What the exercise asks
The data should be written out in full, exactly as it stands, and the pictures dropped.

====

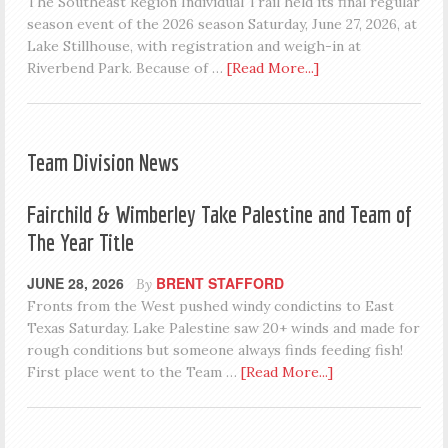
The Southeast Region Individual Trail held its final regular
season event of the 2026 season Saturday, June 27, 2026, at
Lake Stillhouse, with registration and weigh-in at
Riverbend Park. Because of …
[Read More...]
Team Division News
Fairchild & Wimberley Take Palestine and Team of
The Year Title
JUNE 28, 2026
BRENT STAFFORD
By
Fronts from the West pushed windy condictins to East
Texas Saturday. Lake Palestine saw 20+ winds and made for
rough conditions but someone always finds feeding fish!
First place went to the Team …
[Read More...]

====

Result of this exercise
The Southeast Region Individual Trail held its final regular
season event of the 2026 season Saturday, June 27, 2026, at
Lake Stillhouse, with registration and weigh-in at
Riverbend Park. Because of …
[Read More...]
Team Division News
Fairchild & Wimberley Take Palestine and Team of
The Year Title
JUNE 28, 2026
BRENT STAFFORD
By
Fronts from the West pushed windy condictins to East
Texas Saturday. Lake Palestine saw 20+ winds and made for
rough conditions but someone always finds feeding fish!
First place went to the Team …
[Read More...]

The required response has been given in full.